Un'altra prova indiretta ci viene dal chiostro di S. Caterina a Galatina, dove nel 1696 fra Giuseppe da Gravina ha affrescato il miracolo di S. Lodovico dÕAngiò, che è nel nostro chiostro con la stessa didascalia e con l'identico impianto scenico. Il confronto estetico, però, è tutto a sfavore del nostro pannello per via dei restauri. Il ciclo del nostro chiostro dev'essere stato realizzato qualche ventennio prima di quello di Galatina, probabilmente durante gli anni di guardianato (1667-1668) di P. Serafino D'alessandro da Grottaglie, del quale sono ricordate le didascalie poetiche composte nel chiostro di S. Maria del Tempio a Lecce, affrescato il 1685 da fra Giuseppe da Gravina. Il suddetto padre guardiano, in un antico manoscritto del nostro archivio, intitolato "Selvetta", viene ricordato come "huomo singolarissimo in prediche et in poesie". Non è improbabile che sia stato lui il compositore delle risonanti quartine didascaliche del nostro chiostro.

Il racconto iconografico del chiostro ha uno sviluppo narrativo con una sua particolare logica, di cui non sempre sono chiari i processi.
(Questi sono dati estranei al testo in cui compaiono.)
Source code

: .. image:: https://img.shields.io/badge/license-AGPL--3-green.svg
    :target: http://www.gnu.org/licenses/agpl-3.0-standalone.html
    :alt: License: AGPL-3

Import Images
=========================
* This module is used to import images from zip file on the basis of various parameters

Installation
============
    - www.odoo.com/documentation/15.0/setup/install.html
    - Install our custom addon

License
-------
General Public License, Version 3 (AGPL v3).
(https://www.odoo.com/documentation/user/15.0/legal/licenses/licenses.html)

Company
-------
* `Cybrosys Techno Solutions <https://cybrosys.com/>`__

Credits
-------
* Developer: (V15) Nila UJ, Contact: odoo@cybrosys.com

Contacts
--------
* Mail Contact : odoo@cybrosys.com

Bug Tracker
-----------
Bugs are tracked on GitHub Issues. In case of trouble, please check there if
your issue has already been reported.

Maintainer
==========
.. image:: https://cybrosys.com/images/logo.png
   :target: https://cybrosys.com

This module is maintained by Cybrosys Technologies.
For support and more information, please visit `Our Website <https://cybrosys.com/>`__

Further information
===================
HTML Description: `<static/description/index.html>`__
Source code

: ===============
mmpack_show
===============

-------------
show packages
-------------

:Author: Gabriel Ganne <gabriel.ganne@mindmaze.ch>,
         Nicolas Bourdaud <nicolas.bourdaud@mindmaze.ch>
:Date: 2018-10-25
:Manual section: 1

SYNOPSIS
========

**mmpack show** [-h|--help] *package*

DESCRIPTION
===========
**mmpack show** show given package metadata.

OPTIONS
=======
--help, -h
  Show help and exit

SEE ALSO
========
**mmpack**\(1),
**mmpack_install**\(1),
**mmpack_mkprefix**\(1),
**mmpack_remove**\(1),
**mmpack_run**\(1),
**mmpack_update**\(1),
Ad esempio, non si comprende per quale ragione tutte le donne sante o beate sono state raccolte nei medaglioni del portico e del corridoio che fiancheggiano la chiesa; mentre tutti i santi, i beati e i frati illustri sono stati distribuiti per gli altri tre portici. Risulta evidente e convincente la scelta di collocare i martiri sui punti chiave del chiostro, che sono i dodici pilastri, quasi che il pittore abbia voluto affermare che il martirio è la forma più esaustiva della "sequela Christi" e che, perciò, merita di essere additata a parte, come la più perfetta fra tutte le altri varianti della santità. Senz'altro bisogna bisogna riconoscere ragioni affettive e devozionali alla radice della preferenza che mosse il frescante a citare più alcuni santi che altri; 5 volte S. Francesco, 3 volte S. Antonio, 4 volte il Beato, escludendo i pannelli erroneamente dedicati a lui.